◆ **Task to carry out**: Check every line of the data below for "format". Copy each one that has it.

┌─ Record excerpts

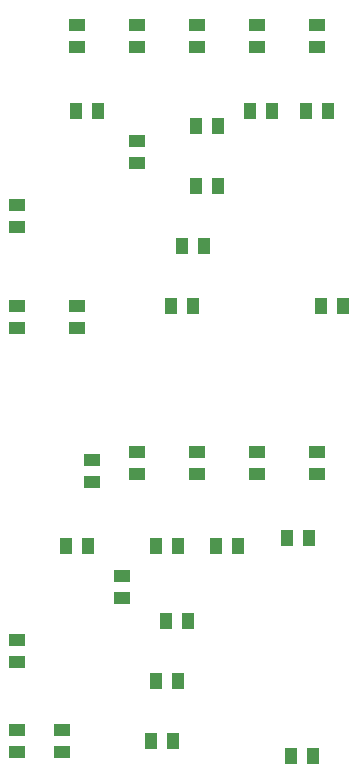
<source format=gtp>
G04*
G04 #@! TF.GenerationSoftware,Altium Limited,Altium Designer,23.11.1 (41)*
G04*
G04 Layer_Color=8421504*
%FSLAX44Y44*%
%MOMM*%
G71*
G04*
G04 #@! TF.SameCoordinates,AAF1C5A6-5E74-48D9-B26A-DA526AD567C4*
G04*
G04*
G04 #@! TF.FilePolarity,Positive*
G04*
G01*
G75*
%ADD13R,1.4500X1.0500*%
%ADD14R,1.0500X1.4500*%
D13*
X279400Y660400D02*
D03*
Y641900D02*
D03*
Y745850D02*
D03*
Y727350D02*
D03*
X330200Y660400D02*
D03*
Y641900D02*
D03*
X381000Y800100D02*
D03*
Y781600D02*
D03*
X330200Y898250D02*
D03*
Y879750D02*
D03*
X381000Y898250D02*
D03*
Y879750D02*
D03*
X431800Y898250D02*
D03*
Y879750D02*
D03*
X482600Y898250D02*
D03*
Y879750D02*
D03*
X533400Y898250D02*
D03*
Y879750D02*
D03*
Y517850D02*
D03*
Y536350D02*
D03*
X482600Y517850D02*
D03*
Y536350D02*
D03*
X317500Y282850D02*
D03*
Y301350D02*
D03*
X431800Y517850D02*
D03*
Y536350D02*
D03*
X279400Y282850D02*
D03*
Y301350D02*
D03*
X368300Y413300D02*
D03*
Y431800D02*
D03*
X381000Y517850D02*
D03*
Y536350D02*
D03*
X279400Y359050D02*
D03*
Y377550D02*
D03*
X342900Y511450D02*
D03*
Y529950D02*
D03*
D14*
X428350Y660400D02*
D03*
X409850D02*
D03*
X437600Y711200D02*
D03*
X419100D02*
D03*
X347850Y825500D02*
D03*
X329350D02*
D03*
X449450Y762000D02*
D03*
X430950D02*
D03*
X449450Y812800D02*
D03*
X430950D02*
D03*
X495300Y825500D02*
D03*
X476800D02*
D03*
X542650D02*
D03*
X524150D02*
D03*
X555350Y660400D02*
D03*
X536850D02*
D03*
X511450Y279400D02*
D03*
X529950D02*
D03*
X508000Y463600D02*
D03*
X526500D02*
D03*
X397150Y342900D02*
D03*
X415650D02*
D03*
X392850Y292100D02*
D03*
X411350D02*
D03*
X447950Y457200D02*
D03*
X466450D02*
D03*
X405550Y393700D02*
D03*
X424050D02*
D03*
X397150Y457200D02*
D03*
X415650D02*
D03*
X320950D02*
D03*
X339450D02*
D03*
M02*

</source>
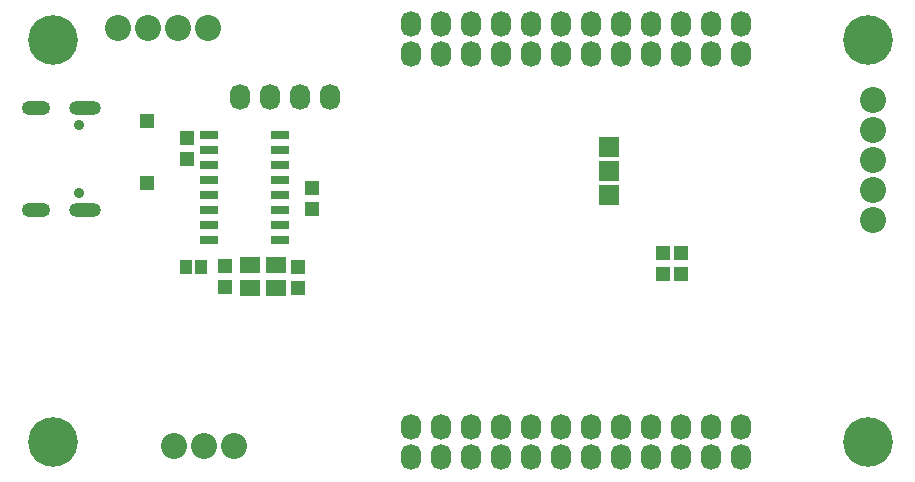
<source format=gbs>
G04 Layer_Color=16711935*
%FSLAX44Y44*%
%MOMM*%
G71*
G01*
G75*
%ADD56R,0.9900X1.2400*%
%ADD60R,1.2032X1.2032*%
%ADD61R,1.2032X1.2032*%
%ADD63R,1.7032X1.4032*%
%ADD72O,0.5032X0.4032*%
%ADD75O,2.4032X1.2032*%
%ADD76O,2.7032X1.2032*%
%ADD77C,0.9032*%
%ADD78O,1.7032X2.2032*%
%ADD79C,2.2032*%
%ADD80C,4.2032*%
%ADD81R,1.6032X0.8032*%
%ADD82R,1.7032X1.7032*%
%ADD83R,1.7032X1.7032*%
D56*
X155180Y-222030D02*
D03*
X142226D02*
D03*
D60*
X109250Y-151130D02*
D03*
Y-99060D02*
D03*
D61*
X248920Y-172940D02*
D03*
Y-154970D02*
D03*
X175260Y-238980D02*
D03*
Y-221010D02*
D03*
X237490Y-222030D02*
D03*
Y-240000D02*
D03*
X143510Y-131030D02*
D03*
Y-113060D02*
D03*
X561340Y-210600D02*
D03*
Y-228570D02*
D03*
X546100Y-210600D02*
D03*
Y-228570D02*
D03*
D63*
X218948Y-220472D02*
D03*
Y-239776D02*
D03*
X196342D02*
D03*
Y-220472D02*
D03*
D72*
X155194Y-218084D02*
D03*
Y-225552D02*
D03*
X142240Y-218084D02*
D03*
Y-225552D02*
D03*
D75*
X15350Y-173990D02*
D03*
Y-87590D02*
D03*
D76*
X57150Y-173990D02*
D03*
Y-87590D02*
D03*
D77*
X52150Y-159690D02*
D03*
Y-101890D02*
D03*
D78*
X187960Y-78740D02*
D03*
X213360D02*
D03*
X238760D02*
D03*
X264160D02*
D03*
X586740Y-16510D02*
D03*
X561340D02*
D03*
X612140D02*
D03*
X535940D02*
D03*
X459740D02*
D03*
X485140D02*
D03*
X510540D02*
D03*
X408940D02*
D03*
X383540D02*
D03*
X358140D02*
D03*
X434340D02*
D03*
X332740D02*
D03*
X434340Y-41910D02*
D03*
X332740D02*
D03*
X358140D02*
D03*
X383540D02*
D03*
X408940D02*
D03*
X510540D02*
D03*
X485140D02*
D03*
X459740D02*
D03*
X535940D02*
D03*
X612140D02*
D03*
X561340D02*
D03*
X586740D02*
D03*
Y-358140D02*
D03*
X561340D02*
D03*
X612140D02*
D03*
X535940D02*
D03*
X459740D02*
D03*
X485140D02*
D03*
X510540D02*
D03*
X408940D02*
D03*
X383540D02*
D03*
X358140D02*
D03*
X434340D02*
D03*
X332740D02*
D03*
X434340Y-383540D02*
D03*
X332740D02*
D03*
X358140D02*
D03*
X383540D02*
D03*
X408940D02*
D03*
X510540D02*
D03*
X485140D02*
D03*
X459740D02*
D03*
X535940D02*
D03*
X612140D02*
D03*
X561340D02*
D03*
X586740D02*
D03*
D79*
X132334Y-374142D02*
D03*
X157734D02*
D03*
X183134D02*
D03*
X723900Y-106680D02*
D03*
Y-132080D02*
D03*
Y-157480D02*
D03*
Y-182880D02*
D03*
Y-81280D02*
D03*
X161290Y-20320D02*
D03*
X135890D02*
D03*
X110490D02*
D03*
X85090D02*
D03*
D80*
X30000Y-30000D02*
D03*
Y-370000D02*
D03*
X720000D02*
D03*
Y-30000D02*
D03*
D81*
X162250Y-199390D02*
D03*
Y-186690D02*
D03*
Y-173990D02*
D03*
Y-161290D02*
D03*
Y-148590D02*
D03*
Y-135890D02*
D03*
Y-123190D02*
D03*
Y-110490D02*
D03*
X222250Y-199390D02*
D03*
Y-186690D02*
D03*
Y-173990D02*
D03*
Y-161290D02*
D03*
Y-148590D02*
D03*
Y-135890D02*
D03*
Y-123190D02*
D03*
Y-110490D02*
D03*
D82*
X500380Y-161290D02*
D03*
D83*
Y-140970D02*
D03*
Y-120650D02*
D03*
M02*

</source>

└─

◆ **Your response**:
<source format=gtp>
<source format=gbs>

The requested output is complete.